In this climate, there is no chance for an offense, just a good defense. As one company executive tells Pharm Exec, “we can’t afford to have 30 or 40 or 50 million lives not under contract, regardless of whether the HMOs and employer groups under the PBM can actually live up to the formulary terms and incentives included in the signed agreement.”

 

 

And navigating through this customer maze is getting harder still. Big Pharma has to be big because you need the stamina to jump at least three hurdles before your drug reaches a single patient. It starts with the PBM, whose benefit model is focused on keeping the “per-member per-year” cost of drugs as low as possible; continues to provider-run integrated delivery networks (IDNs), which set the clinical pathways that drive prescribing and incentivize outcomes; and ends with the patient, whose actions are influenced by higher insurance plan deductibles and co-pays-will the patient actually pay for that scrip or just walk away? 

The deductible trap

The truth is drugmakers are running and competing hard within a complicated, multi-layered, pass-through-pharmacy financing chain. A report just released by the IMS Institute for Healthcare Informatics-co-authored by Pharm Exec Editorial Advisory Board member Mason Tenaglia-tracks how deductibles on commercial plan enrollee drug benefits are becoming a

common feature in health plan design: the report finds the percentage of plans with a drug deductible has spiked from 23% to 46% since 2012. For branded drugs, 9% of all commercially insured transactions in 2014 were passed on to the patient at full price. The implications of this trend include lower utilization of necessary medicines due to patient abandonment, fewer choices for prescribers, and higher health plan costs for downstream services like emergency room visits. 

While the patient is a clear loser here, it is likely to be painful for drugmakers, too. Insurers’ passing the buck for drug costs to enrollees in an era of zero real growth in personal income will only put more pressure on volume sales for marketed drugs, with possible residual effect on prices and margins.      

Does this emerging reality mean the only option is to move toward a government-negotiated system of price controls on medicine? No, because there is evidence that industry competition, private commercial administration, and public financing can work together to manage drug costs, without a bureaucratized, interventionist approach to spending. 
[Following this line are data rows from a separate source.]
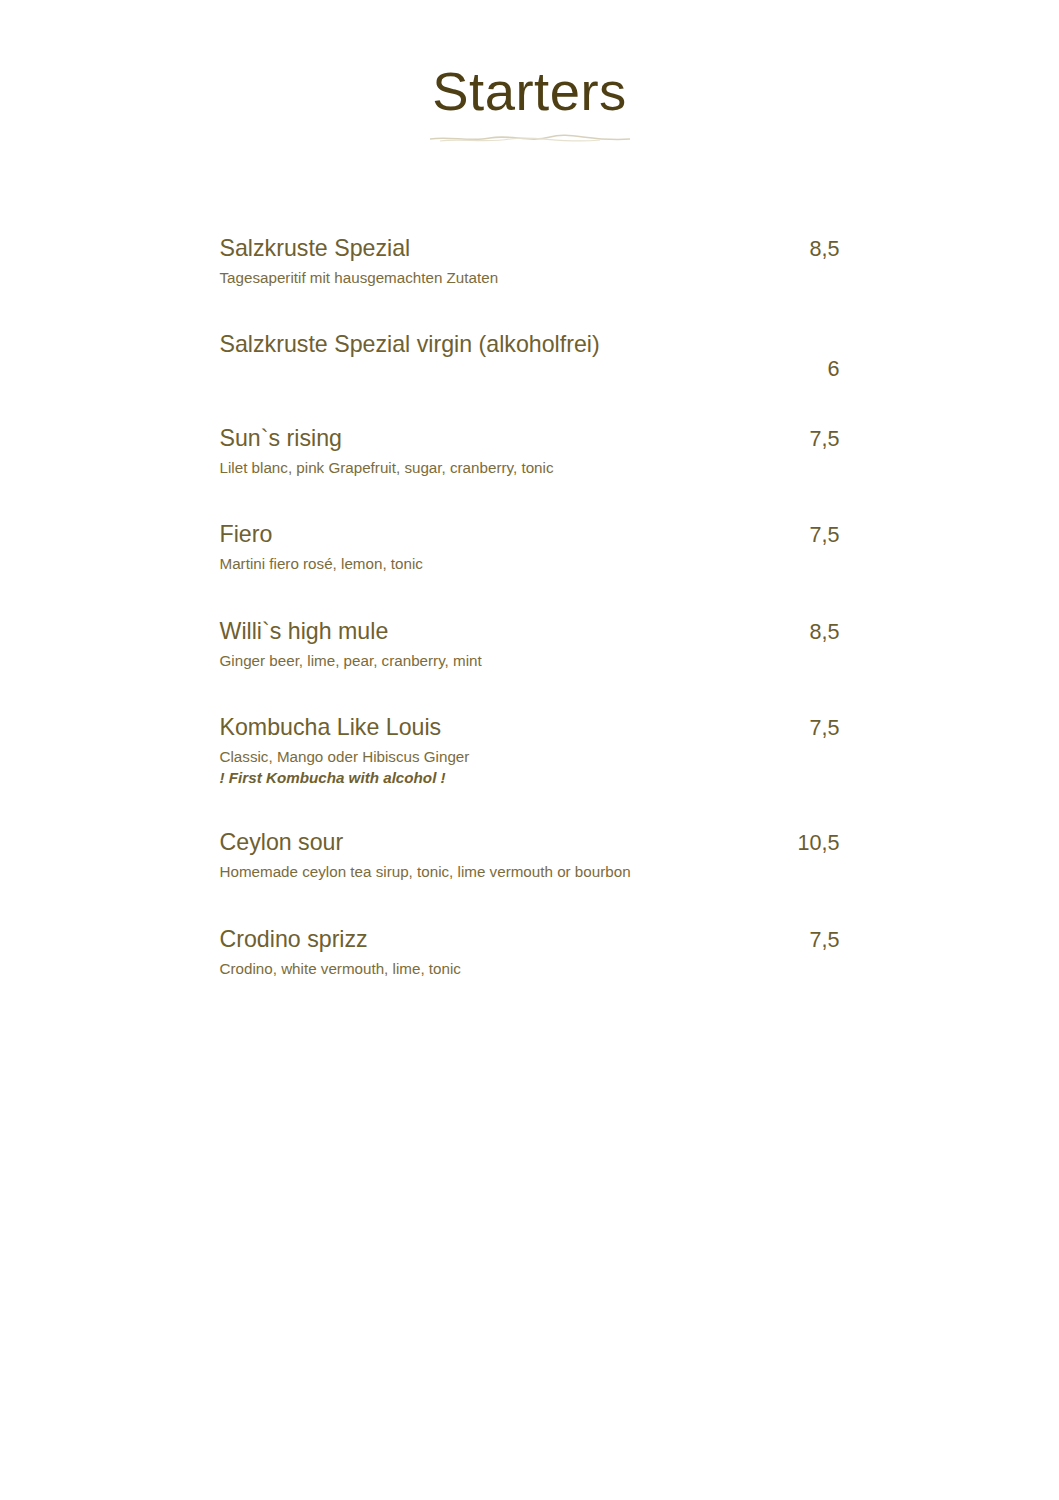Starters
Salzkruste Spezial
Tagesaperitif mit hausgemachten Zutaten
8,5
Salzkruste Spezial virgin (alkoholfrei)
6
Sun`s rising
Lilet blanc, pink Grapefruit, sugar, cranberry, tonic
7,5
Fiero
Martini fiero rosé, lemon, tonic
7,5
Willi`s high mule
Ginger beer, lime, pear, cranberry, mint
8,5
Kombucha Like Louis
Classic, Mango oder Hibiscus Ginger
! First Kombucha with alcohol !
7,5
Ceylon sour
Homemade ceylon tea sirup, tonic, lime vermouth or bourbon
10,5
Crodino sprizz
Crodino, white vermouth, lime, tonic
7,5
Need proof? It’s called Medicare Part D. By and large, Part D plans are administered by three large private insurers-United Healthcare, CVS, and Humana-which gives them the scale to obtain real value for money from the Centers for Medicare & Medicaid Services (CMS) while preserving patient choice. Analyses by the Congressional Budget Office (CBO) indicate their performance record on cost and patient responsiveness is better than either the employer commercial plans or government programs like Medicaid and the VA/DoD. As Express Scripts chief medical officer Steve Miller has noted, it means that after rebates, purchasers in the US now pay less than Europe for those hep C cures.  

Imagine: government and private enterprise working together to keep value upmost in mind. It’s the power of two combined for the one that counts-the patient.